A computer processor can be connected to other devices through a device interface which provides temporary storage for incoming and outgoing messages between the processor and device and which handles communication protocols. Communication protocols may include, for example: converting data from parallel to serial form, adjusting the timing of the data, and adding headers or footers to the data for transmission via the device.
Data arrives at the device interface at arbitrary times and is stored there in a buffer memory until it can be read out by the processor. Typically, the processor will be notified of the arrival of data either by an interrupt process or by a polling process. With an interrupt, an electrical line to the processor is electrically strobed causing the processor to stop its current execution of a program and to jump to a new routine for reading the device interface buffer memory. Prior to jumping to the new routine, critical data of the current routine being interrupted must be saved.
With polling, the processor in the course of executing its other programs periodically checks the buffer of the device interface to see if a new message has arrived. The polling is executed on a periodic basis regardless of whether new data has arrived at the device interface, either as part of the programs being executed or as a task in a multi-tasking operating system.
For high speed device interfaces, the interrupt process is a disadvantage because of the time consuming interrupt routines necessary to service the interrupt and to read the device interface buffers. Accordingly, polling techniques are sometimes used in which the processor periodically initiates a reading of the device interface.
The device interface will have a control register which will have one or more flag bits "set" when a message has arrived from the device. In each polling operation, the processor reads the flag bits of the control register, and if warranted, reads a message from a buffer in the device interface. Once the message has been read, the flag bits are "reset". This polling process must be repeated frequently to ensure that the limited-sized buffers of the device interface do not overflow with incoming messages.
Reading the device interface buffers may be slowed by the fact that the device interface is often connected to a specialized I/O interconnect separate from the memory interconnect of the computer. The processor is connected directly to the memory interconnect but communicates with the I/O interconnect through a bridge circuit. The bridge converts a range of physical addresses reserved for the I/O interconnect to physical addresses on the I/O interconnect, allowing the processor to communicate with a single physical address space, some of which is on the memory interconnect and some of which is on the I/O interconnect. This process of transferring data through the bridge is a potential bottle-neck to high speed communication with a device.
In order to speed the processor's writing and reading of data to and from memory, it is known to use a local cache memory associated with the processor and attached to the memory interconnect. Before a block of memory is written to or read from by the processor, it is loaded into the cache memory where it can be written to or read from at high speed without the delay associated with transferring the data over the memory interconnect.
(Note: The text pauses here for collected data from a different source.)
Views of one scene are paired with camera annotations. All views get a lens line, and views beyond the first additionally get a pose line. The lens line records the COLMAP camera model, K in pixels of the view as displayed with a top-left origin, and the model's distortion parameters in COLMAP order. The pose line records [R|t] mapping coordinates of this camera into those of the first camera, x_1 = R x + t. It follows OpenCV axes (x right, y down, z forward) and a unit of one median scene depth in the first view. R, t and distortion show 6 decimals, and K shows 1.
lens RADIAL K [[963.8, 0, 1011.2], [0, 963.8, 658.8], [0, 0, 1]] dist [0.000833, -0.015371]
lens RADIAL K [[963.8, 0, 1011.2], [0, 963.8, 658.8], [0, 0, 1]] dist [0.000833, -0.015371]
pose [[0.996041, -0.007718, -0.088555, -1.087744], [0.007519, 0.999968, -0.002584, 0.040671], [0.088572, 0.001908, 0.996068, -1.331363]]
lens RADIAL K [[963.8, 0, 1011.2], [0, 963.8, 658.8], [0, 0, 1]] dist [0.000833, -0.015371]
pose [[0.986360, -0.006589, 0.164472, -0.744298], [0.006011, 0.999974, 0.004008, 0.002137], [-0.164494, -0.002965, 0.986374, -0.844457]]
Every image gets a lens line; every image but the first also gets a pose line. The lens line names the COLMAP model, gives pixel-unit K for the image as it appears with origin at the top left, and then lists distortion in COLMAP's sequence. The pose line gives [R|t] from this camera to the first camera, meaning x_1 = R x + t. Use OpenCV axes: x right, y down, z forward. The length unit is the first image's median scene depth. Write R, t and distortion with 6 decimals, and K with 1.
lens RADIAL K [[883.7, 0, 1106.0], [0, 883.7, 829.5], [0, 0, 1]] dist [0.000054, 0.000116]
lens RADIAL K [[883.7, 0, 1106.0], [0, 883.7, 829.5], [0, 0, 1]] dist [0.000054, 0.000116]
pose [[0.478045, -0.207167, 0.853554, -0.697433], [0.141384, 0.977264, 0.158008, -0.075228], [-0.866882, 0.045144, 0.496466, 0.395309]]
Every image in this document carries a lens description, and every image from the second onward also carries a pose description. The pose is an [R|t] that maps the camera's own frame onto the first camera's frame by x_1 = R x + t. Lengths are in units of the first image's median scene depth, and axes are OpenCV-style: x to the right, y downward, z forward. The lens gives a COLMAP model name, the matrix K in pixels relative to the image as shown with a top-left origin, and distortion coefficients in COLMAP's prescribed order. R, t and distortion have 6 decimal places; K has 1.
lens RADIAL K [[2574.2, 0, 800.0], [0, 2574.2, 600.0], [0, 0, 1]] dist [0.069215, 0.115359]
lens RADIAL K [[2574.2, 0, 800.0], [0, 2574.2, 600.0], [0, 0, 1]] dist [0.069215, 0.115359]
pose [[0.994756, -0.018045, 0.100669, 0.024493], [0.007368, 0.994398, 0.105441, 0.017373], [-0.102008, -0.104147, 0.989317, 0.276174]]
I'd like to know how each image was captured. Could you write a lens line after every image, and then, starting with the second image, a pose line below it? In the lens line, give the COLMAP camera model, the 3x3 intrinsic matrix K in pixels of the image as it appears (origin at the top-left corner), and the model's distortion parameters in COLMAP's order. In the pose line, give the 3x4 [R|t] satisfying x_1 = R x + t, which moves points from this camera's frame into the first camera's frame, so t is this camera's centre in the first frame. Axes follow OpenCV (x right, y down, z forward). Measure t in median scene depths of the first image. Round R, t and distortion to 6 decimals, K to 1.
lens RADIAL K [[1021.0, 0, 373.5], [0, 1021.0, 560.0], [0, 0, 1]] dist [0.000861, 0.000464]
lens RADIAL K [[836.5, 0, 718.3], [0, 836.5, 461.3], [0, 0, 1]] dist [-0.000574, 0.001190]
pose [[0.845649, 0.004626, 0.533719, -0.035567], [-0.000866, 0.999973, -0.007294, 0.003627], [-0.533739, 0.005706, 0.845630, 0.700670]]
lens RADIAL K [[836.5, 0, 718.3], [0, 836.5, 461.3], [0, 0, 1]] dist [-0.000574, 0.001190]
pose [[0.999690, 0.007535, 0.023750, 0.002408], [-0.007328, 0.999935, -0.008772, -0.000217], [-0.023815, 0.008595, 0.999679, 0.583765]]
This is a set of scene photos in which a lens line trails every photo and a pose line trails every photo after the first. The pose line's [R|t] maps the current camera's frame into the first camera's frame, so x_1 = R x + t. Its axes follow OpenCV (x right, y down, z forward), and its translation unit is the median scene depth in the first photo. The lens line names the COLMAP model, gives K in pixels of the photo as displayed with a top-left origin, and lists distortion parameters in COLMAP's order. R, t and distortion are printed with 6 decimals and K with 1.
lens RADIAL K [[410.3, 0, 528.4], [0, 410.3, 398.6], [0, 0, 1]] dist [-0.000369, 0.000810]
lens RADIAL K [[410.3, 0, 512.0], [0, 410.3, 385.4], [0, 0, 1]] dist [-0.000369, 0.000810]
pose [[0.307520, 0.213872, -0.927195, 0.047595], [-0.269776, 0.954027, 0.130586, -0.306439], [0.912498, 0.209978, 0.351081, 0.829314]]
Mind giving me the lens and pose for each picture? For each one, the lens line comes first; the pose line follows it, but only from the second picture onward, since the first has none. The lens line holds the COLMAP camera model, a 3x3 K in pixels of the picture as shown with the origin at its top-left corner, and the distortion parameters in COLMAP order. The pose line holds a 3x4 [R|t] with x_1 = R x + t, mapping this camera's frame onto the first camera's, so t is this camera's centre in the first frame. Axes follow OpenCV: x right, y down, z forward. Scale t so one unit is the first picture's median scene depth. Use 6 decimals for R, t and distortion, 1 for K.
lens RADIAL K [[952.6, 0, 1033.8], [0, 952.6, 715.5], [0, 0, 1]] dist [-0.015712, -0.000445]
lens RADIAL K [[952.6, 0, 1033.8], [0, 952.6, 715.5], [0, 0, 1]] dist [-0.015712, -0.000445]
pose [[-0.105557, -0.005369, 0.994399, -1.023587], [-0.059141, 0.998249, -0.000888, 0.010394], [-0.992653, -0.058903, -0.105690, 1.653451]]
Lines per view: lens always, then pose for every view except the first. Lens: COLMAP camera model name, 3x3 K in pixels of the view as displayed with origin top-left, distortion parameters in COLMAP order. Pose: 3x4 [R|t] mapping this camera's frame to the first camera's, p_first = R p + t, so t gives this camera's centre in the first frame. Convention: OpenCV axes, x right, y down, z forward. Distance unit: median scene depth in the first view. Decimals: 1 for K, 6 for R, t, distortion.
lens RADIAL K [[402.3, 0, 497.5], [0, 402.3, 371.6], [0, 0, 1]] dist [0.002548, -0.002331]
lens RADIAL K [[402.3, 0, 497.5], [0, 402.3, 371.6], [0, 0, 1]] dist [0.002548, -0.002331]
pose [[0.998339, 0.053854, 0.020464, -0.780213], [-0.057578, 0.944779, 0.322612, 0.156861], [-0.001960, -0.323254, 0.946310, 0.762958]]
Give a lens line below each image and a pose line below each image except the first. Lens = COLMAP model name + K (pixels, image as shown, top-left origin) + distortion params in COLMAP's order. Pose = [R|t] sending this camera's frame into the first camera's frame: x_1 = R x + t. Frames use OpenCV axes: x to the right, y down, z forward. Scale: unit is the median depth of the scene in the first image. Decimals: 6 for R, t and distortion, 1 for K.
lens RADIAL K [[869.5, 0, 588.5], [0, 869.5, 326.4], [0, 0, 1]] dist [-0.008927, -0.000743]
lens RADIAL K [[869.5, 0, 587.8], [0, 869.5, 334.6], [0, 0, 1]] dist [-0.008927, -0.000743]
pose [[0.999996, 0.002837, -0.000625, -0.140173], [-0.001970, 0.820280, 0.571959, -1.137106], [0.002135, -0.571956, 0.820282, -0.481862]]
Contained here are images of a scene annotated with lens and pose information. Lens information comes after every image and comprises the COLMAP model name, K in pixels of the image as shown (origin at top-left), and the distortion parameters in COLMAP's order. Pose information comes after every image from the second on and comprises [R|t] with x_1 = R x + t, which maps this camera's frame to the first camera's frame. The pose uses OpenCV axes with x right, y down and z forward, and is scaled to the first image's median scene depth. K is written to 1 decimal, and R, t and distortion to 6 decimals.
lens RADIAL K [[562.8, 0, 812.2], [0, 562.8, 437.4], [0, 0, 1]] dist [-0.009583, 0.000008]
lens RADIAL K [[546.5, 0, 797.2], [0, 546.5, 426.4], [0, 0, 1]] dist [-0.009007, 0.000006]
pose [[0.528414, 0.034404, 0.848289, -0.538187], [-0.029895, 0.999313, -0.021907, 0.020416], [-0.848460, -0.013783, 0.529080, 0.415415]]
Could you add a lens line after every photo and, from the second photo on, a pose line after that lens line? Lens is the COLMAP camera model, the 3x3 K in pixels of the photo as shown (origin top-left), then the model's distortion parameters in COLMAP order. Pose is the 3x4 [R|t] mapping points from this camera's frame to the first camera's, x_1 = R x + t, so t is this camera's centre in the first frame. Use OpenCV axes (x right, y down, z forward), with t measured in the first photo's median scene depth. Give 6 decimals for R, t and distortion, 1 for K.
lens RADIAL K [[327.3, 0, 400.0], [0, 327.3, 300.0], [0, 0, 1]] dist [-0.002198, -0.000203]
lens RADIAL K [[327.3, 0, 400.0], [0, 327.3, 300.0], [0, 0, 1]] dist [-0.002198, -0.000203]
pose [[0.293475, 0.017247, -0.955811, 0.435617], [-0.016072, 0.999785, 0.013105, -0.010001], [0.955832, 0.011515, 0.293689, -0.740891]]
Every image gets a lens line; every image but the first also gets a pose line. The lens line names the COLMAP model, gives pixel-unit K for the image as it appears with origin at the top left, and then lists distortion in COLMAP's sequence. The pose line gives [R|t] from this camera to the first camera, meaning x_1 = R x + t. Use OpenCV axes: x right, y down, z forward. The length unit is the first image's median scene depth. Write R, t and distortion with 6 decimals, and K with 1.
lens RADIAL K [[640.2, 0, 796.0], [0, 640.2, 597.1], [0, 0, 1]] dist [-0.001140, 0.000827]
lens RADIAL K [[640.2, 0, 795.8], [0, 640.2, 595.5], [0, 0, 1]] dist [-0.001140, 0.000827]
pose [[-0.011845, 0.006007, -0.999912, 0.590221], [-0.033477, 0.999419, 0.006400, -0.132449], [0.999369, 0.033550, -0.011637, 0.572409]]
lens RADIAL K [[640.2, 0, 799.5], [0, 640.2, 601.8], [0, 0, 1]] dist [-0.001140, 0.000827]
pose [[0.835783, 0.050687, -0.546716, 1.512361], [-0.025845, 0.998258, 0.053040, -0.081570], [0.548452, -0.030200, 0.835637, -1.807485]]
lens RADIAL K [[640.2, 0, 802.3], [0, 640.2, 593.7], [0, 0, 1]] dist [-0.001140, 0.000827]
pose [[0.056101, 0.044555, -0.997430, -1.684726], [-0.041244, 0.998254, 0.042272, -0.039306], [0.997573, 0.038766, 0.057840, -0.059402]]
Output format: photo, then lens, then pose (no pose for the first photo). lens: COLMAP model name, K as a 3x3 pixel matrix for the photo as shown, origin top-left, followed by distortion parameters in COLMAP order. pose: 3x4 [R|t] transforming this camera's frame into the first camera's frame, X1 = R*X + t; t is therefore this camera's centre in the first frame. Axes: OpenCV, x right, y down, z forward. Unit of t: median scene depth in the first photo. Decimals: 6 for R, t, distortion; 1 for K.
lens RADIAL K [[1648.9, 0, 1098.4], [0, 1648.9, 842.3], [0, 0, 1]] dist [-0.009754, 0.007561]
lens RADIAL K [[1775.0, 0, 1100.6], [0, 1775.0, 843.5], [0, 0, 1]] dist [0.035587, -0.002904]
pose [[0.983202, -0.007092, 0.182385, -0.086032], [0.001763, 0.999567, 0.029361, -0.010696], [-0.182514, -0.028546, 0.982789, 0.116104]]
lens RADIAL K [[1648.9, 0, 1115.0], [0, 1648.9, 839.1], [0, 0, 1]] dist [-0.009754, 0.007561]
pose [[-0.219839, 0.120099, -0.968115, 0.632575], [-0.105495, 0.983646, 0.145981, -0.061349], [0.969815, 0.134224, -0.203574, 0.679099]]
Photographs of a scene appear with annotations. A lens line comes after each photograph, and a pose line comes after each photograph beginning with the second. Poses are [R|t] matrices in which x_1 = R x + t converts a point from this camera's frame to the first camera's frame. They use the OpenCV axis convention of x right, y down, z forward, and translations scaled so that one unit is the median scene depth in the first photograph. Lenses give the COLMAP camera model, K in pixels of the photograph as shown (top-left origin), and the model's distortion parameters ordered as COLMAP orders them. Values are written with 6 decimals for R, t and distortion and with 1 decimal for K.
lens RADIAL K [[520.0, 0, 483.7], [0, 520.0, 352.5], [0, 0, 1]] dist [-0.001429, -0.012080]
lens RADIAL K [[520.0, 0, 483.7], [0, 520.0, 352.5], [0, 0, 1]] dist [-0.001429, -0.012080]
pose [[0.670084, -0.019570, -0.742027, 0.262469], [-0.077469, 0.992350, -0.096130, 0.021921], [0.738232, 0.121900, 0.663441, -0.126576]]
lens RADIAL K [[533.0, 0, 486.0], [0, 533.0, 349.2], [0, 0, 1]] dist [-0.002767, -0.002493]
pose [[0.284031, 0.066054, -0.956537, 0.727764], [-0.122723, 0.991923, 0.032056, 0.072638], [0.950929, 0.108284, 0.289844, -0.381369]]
Multiple processors each having a cache memory may be attached to a single memory interconnect and coordinated through a standard cache protocol, for example, the MOESI coherence protocol well understood to those of ordinary skill in the art. In the MOESI protocol, multiple processors can have cache copies of the data of particular memory locations and may read that data without "coherence" problems, that is, without the possibility that different caches will have different copies of the data. A processor may also write to its cache provided it obtains "ownership" of the cache data. This is done by sending out an invalidation message on the memory interconnect which lets the memory and other caches having that memory block know that their data is no longer valid.
A cache that contains data that has been invalidated in this manner may then obtain updated data by sending a message for that updated data to the memory interconnect in a broadcast fashion. The cache having ownership status in the data will then reply. A cache that has ownership of data must write that data to memory before the data is emptied from the cache.
Generally, other caches having invalid copies of the data do not request updated copies unless their associated processors need to read or write that data.
Cache architectures provide for extremely rapid data transfer both by undertaking block transfers of data, in which the overhead of the transfer can be shared among many bits of data, and by having the transfer performed by the cache circuitry in parallel or independently of the operation of the processor.
Cache transfer techniques cannot currently be used for transferring data from a device interface because the data registers, indicating that a message has arrived, are normally demarcated as uncacheable by the operating system. Making these data registers uncacheable is necessary because external occurrence such as the arrival of a message may change the state of the control registers outside of the normal cache coherence protocols, rendering the cache copies invalid but providing no indication of this. Because the contents of the control registers of the device interface are primarily of interest only when they change state (e.g., indicates a new message), caching these registers would seem to provide no benefit.